9. Connecting with STEAM Researchers
Cantankerous-curricular learning connects students with other classes and subjects, merely information technology can as well link them with professionals in STEAM fields. These provide fantastic opportunities for deeper learning.
Lucy Madden, CEO of Messages to a Pre-Scientist, adult a pen pal plan to encourage writing in traditionally STEAM subjects. Students write about what they're learning or other not-fiction topics, simply they also write letters with stories and artistic elements. These letters are written during course fourth dimension and then sent to pen pal scientists around the globe.
The letters aren't graded, and students receive feedback in the form of response letters. This makes writing a low-stakes, fun activity that withal sharpens students' writing skills. To engagement, there are pen pals in 46 states and xviii countries.
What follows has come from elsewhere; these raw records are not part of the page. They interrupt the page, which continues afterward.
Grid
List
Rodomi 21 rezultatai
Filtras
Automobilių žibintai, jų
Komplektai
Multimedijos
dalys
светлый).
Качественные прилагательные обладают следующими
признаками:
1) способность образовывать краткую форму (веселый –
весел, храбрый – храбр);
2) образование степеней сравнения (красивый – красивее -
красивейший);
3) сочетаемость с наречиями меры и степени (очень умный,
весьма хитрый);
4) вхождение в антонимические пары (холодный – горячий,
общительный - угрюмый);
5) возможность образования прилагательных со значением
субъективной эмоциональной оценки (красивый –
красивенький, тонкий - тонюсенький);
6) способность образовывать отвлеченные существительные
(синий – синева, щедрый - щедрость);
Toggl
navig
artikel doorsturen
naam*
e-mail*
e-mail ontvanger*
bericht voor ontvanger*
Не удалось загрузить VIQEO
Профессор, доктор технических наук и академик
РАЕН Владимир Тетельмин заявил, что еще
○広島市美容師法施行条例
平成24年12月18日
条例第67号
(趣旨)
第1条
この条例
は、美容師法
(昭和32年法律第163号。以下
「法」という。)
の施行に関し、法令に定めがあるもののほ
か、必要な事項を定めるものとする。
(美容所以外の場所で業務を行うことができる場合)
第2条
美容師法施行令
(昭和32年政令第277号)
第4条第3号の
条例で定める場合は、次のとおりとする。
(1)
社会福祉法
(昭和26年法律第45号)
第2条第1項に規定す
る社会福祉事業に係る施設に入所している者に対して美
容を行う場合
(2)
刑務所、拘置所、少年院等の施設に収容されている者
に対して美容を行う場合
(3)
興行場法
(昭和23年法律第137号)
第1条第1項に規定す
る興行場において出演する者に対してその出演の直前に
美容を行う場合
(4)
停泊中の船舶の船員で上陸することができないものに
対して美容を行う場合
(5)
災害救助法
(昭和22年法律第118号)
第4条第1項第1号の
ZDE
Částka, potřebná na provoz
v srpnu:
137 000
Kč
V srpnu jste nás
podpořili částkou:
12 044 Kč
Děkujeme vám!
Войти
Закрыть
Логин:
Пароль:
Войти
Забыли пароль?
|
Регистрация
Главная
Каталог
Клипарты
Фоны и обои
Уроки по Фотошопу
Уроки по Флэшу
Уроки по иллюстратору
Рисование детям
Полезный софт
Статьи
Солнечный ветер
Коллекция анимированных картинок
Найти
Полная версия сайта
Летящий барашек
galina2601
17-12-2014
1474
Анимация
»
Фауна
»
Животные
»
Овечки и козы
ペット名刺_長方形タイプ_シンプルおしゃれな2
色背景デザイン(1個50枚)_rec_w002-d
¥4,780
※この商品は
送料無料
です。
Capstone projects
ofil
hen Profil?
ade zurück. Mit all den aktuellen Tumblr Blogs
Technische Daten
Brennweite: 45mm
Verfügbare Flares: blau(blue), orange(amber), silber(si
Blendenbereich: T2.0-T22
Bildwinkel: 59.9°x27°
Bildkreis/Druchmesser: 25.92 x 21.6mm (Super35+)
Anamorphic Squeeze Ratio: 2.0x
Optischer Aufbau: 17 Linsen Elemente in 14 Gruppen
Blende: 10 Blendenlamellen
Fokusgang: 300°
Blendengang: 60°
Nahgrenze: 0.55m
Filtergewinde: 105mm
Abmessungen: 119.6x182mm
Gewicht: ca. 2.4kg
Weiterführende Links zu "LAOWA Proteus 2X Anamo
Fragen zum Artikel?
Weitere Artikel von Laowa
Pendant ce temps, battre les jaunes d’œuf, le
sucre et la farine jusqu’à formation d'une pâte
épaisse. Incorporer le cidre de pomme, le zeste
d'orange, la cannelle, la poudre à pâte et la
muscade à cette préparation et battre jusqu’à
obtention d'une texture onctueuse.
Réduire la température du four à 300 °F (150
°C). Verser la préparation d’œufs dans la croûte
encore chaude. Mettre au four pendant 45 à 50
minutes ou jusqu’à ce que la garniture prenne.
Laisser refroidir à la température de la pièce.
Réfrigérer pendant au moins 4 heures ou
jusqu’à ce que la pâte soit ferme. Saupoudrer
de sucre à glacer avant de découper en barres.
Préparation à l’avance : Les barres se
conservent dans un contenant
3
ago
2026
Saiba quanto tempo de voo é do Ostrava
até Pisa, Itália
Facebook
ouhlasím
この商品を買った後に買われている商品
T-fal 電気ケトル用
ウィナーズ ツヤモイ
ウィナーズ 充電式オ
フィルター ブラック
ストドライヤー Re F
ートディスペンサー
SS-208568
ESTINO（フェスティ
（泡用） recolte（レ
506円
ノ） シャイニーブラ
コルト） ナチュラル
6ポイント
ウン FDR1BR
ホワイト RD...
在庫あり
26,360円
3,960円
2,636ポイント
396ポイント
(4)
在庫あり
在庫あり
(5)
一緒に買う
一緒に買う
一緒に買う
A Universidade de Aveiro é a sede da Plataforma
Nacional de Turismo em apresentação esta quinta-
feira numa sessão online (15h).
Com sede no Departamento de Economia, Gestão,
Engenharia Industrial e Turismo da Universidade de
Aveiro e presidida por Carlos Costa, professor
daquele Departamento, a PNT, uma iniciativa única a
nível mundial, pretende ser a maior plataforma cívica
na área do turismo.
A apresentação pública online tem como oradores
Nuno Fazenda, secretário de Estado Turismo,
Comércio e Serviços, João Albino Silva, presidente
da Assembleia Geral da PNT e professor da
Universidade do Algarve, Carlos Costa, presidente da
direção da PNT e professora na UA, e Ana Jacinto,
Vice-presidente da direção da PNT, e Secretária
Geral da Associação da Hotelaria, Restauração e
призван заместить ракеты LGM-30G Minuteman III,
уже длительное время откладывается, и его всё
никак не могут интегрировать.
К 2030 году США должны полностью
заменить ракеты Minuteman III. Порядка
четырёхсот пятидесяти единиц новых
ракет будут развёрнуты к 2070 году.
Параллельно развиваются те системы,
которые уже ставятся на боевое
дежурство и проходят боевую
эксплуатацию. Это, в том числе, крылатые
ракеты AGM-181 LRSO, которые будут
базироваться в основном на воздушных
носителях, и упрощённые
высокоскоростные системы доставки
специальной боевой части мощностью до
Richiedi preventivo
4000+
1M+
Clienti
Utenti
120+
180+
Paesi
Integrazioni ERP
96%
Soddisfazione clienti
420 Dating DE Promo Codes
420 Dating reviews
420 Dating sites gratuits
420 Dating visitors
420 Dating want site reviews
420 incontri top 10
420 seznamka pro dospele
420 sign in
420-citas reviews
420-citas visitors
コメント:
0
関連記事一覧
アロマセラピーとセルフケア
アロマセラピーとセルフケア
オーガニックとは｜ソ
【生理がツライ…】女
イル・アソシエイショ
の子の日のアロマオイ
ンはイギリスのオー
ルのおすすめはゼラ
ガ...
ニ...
10. Designing Projects That Kids Care Most
Teachers certainly intendance most making sure students acquire what is expected of them, but they also want to tap into a love of learning and accost student interests. Melissa Zeitz , Ozobot's July Creator of the Month combined coding with fine art, scientific discipline, and history by encouraging her fourth grade students to create representations of popular national parks.
Students learned most geography and history while expressing their artistic talent. They tied information technology all together with programming every bit part of the presentation process.
Teachers practice so much to help their students larn. They don't accept to be experts on every unmarried field of study, but can collaborate with those who are to create exciting educational experiences that also drive results.